As I sat in my cave, confused and full of tears I began to fear the 10 days that I was about to have to endure.
The next afternoon I sat down and talked with Aly and told her what God asked me to do. I told her that for the next 10 days I was only going to have water and coffee. She was surprised and asked if I have ever fasted before and I said no. She told me that since I have never fasted I should take it slow and have people be praying for me because fasting isn’t something someone can do on their own strength. After talking for a while we both agreed that since my ministry days were long and are very active I should at least eat one meal a day, and if I’m offered something to eat when I do house visits then I can eat it because it’s polite and won’t disrespect the host.
On January 30th,I began my fast. I ate breakfast that morning but nothing else.
If you didn’t already know this I get hangry really quick and really fast, so of course that first day was awful!
Day two I was doing okay. Sassy, but okay. I got to practice saying my thank you’s for what I did have which was eye opening.
Day three… day three was straight hell. My team and I were doing house visits. After going into two houses I was spiritually drained so I sat outside the third house to pray and clear my thoughts. As I was sitting on this dirt road next to this beat up old truck, this little 4-year-old came up to me without a word and handed me a Cheeto-puff. As I was drooling over this tiny Cheeto-puff God said to me
“Beloved this is my grace for you. Take it”.
And you better believe I took that Cheeto-puff.
Y’all have not experienced true love until God uses a grubby little 4-year-old to hand you a Cheeto-puff without saying a word. That’s love y’all.
Once I got home I went into my cave and prayed. I asked God to give me strength to continue to do what He asked me to do. Not long into prayer God said, “My way isn’t your way”.

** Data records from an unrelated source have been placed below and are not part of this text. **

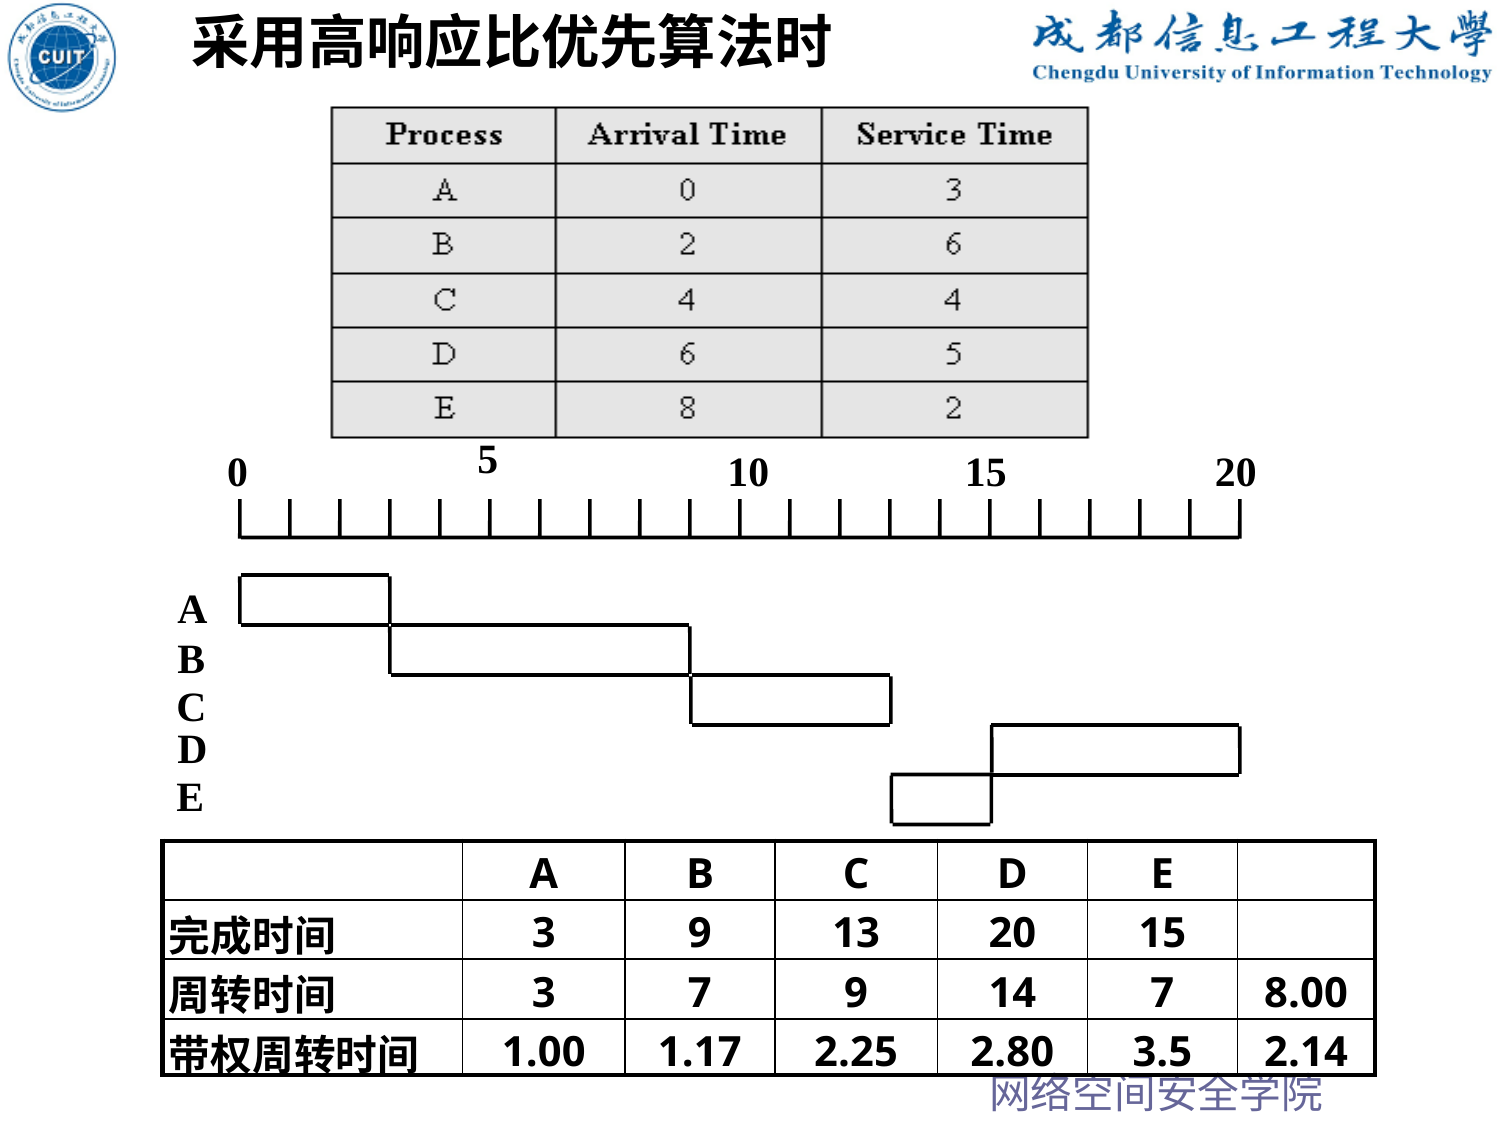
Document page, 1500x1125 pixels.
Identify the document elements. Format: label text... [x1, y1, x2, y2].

table_cell 2.14 [1238, 1020, 1373, 1073]
table_cell 2.80 [938, 1020, 1087, 1073]
table_header D [938, 843, 1087, 899]
table_cell 3 [463, 960, 624, 1018]
table_cell 1.00 [463, 1020, 624, 1073]
picture [0, 0, 130, 116]
table_cell 带权周转时间 [165, 1020, 462, 1073]
table_header C [776, 843, 937, 899]
table_cell 完成时间 [165, 901, 462, 958]
table_header B [626, 843, 774, 899]
table_cell [1238, 901, 1373, 958]
table_cell 3 [463, 901, 624, 958]
table_header [165, 843, 462, 899]
table_cell 15 [1088, 901, 1237, 958]
table_cell 周转时间 [165, 960, 462, 1018]
table_cell 8.00 [1238, 960, 1373, 1018]
table_cell 20 [938, 901, 1087, 958]
picture [287, 0, 1500, 424]
table_cell 14 [938, 960, 1087, 1018]
table_cell 9 [626, 901, 774, 958]
table_header E [1088, 843, 1237, 899]
table_cell 1.17 [626, 1020, 774, 1073]
table_cell 7 [626, 960, 774, 1018]
table_cell 9 [776, 960, 937, 1018]
table_cell 3.5 [1088, 1020, 1237, 1073]
table_header A [463, 843, 624, 899]
table_cell 2.25 [776, 1020, 937, 1073]
text_box 采用高响应比优先算法时 [177, 0, 848, 83]
table_header [1238, 843, 1373, 899]
table_cell 13 [776, 901, 937, 958]
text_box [162, 424, 1272, 828]
table_cell 7 [1088, 960, 1237, 1018]
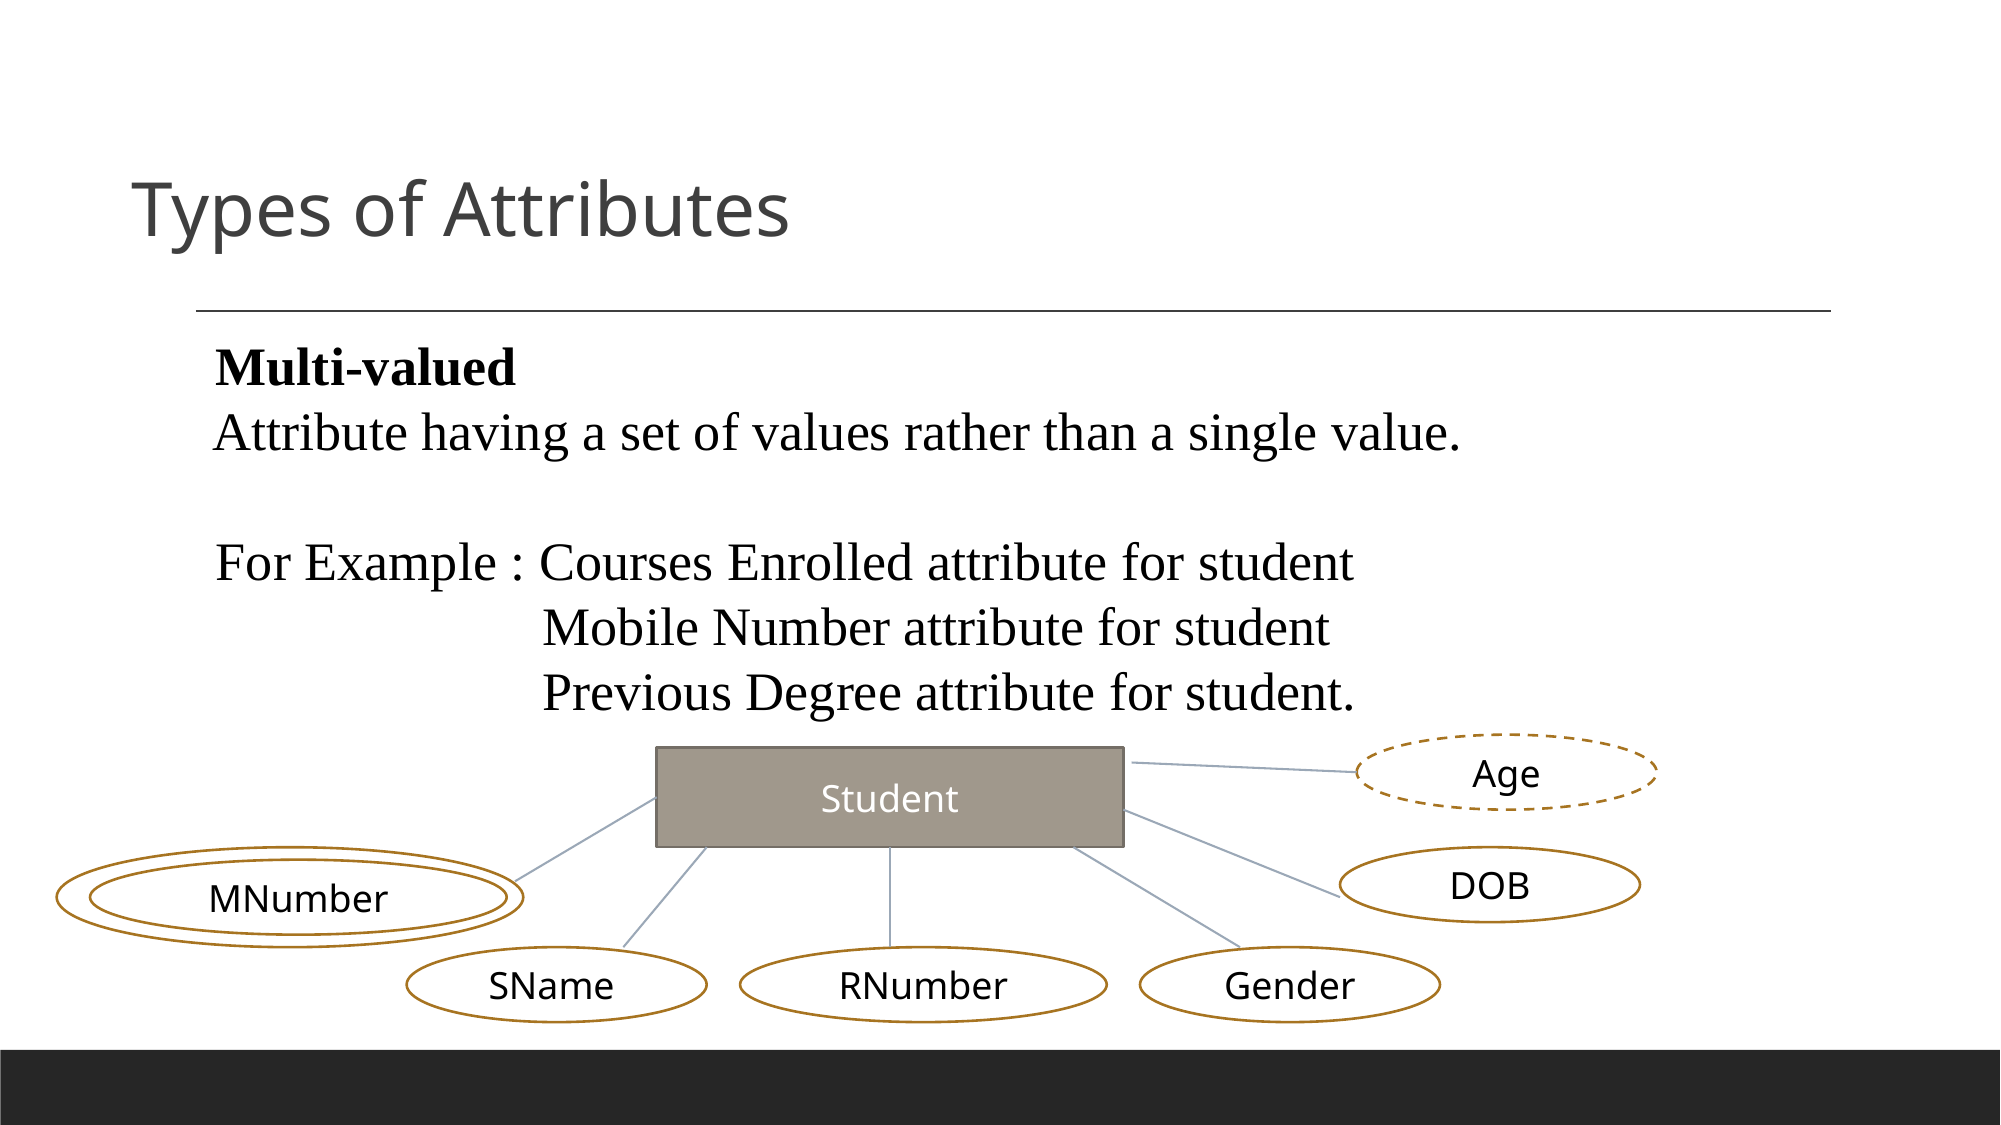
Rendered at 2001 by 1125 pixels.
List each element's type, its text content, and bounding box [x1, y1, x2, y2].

text_box [56, 847, 524, 948]
text_box DOB [1345, 847, 1641, 923]
text_box Student [656, 747, 1124, 848]
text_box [1073, 846, 1241, 948]
text_box Multi-valued  Attribute having a set of values rather than a single value. For Example : Courses Enrolled attribute for student Mobile Number attribute for student Previous Degree attribute for student. [187, 323, 1921, 733]
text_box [1131, 762, 1357, 773]
text_box SName [406, 947, 707, 1023]
text_box Gender [1140, 947, 1441, 1023]
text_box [1123, 809, 1341, 898]
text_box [514, 796, 657, 882]
text_box Age [1359, 734, 1657, 810]
text_box Types of Attributes [116, 162, 1917, 350]
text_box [623, 846, 707, 948]
text_box RNumber [740, 947, 1107, 1023]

Then it hit me. God didn’t tell me to give up all my meals, He simply said fast and give up where I find my comfort. I talked to Aly and told her I would fast from sun up to sun down. I would have to get up early which would be me giving up extra time for sleep, I would still be giving up one meal (lunch) and I would have to wait an extra hour for dinner. Aly later informed me that the kind of fasting I was doing is only allowed for 3 days because of WorldRace rules. So, all in all it was good that I took the time to pray and find something more sustainable for the WorldRace lifestyle.
The last 7 days were not easy but well worth it. Before fasting I never thought of deserving grace or not deserving grace. If I’m being honest I never even thought about the word grace or what it represents, but now I’m thankful for it.
I’m thankful that God looked down at us knowing that we didn’t deserve His son but He gave us Him (GRACE)anyways.